Jean-Daniel Jacob a refusé de remplir le sondage de l’Ordre des infirmières et infirmiers de l’Ontario seulement offert en anglais.
L’OIIO souhaite que les francophones participent au recensement, assure Kristi Green dans son courriel : «Ces expériences sont importantes et nous croyons fermement qu’elles doivent être reflétées dans le recensement.»
«Ça me surprend beaucoup que l’OIIO n’ait pas fait traduire ce sondage», affirme de son côté Paul-André Gauthier, président du Groupe des infirmières et infirmiers francophones de l’Ontario.
À son avis, le recensement «devrait être traduit et fait pour les infirmières et infirmiers francophones de l’Ontario à une nouvelle date afin qu’il soit complété par les membres parlant français».
Mise à part la question sur la langue dans laquelle les répondants peuvent fournir des soins de manière compétente, il n’y a aucune question spécifique aux obstacles linguistiques et aux francophones. Ces derniers devront faire part de leurs défis dans leurs réponses aux autres questions.

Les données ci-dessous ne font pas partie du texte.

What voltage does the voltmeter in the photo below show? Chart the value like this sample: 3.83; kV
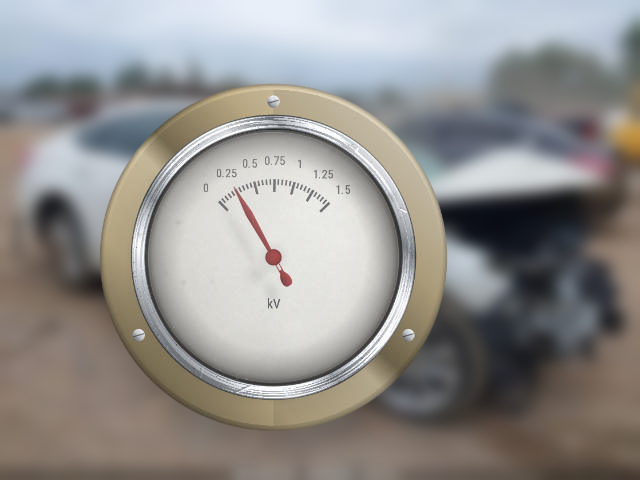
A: 0.25; kV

Selon Diane Quintas, en ne posant pas ces questions, «on rate une super opportunité d’aller chercher ces données-là».
Un refus de participer
Dans son courriel, l’OIIO exprime son désir d’avoir la rétroaction d’infirmières et d’organismes francophones, mais leur approche pourrait les priver de certaines réponses.
Jean Daniel Jacob, professeur à l’ÉSI de l’Université d’Ottawa, n’a pas complété le sondage. «Je n’ai pas intérêt à soutenir leurs activités, indique-t-il. Ce n’est pas correct de contacter ses membres sans respecter la diversité linguistique de leur membership français et anglais.»
Afin d’en lire le contenu, Idrissa Boego a complété le questionnaire. Il comprend que ce ne sera pas le cas de tous ses collègues. «Ça nous pose problème, nous autres francophones. […] J’en connais qui vont boycotter.»
Michelle Lalonde, aussi professeure à l’ÉSI, confirme que Jean-Daniel Jacob n’est pas le seul de ses collègues à avoir refusé de participer. Malgré la frustration de ne pas pouvoir «s’exprimer dans sa langue», elle ajoute avoir rempli le sondage.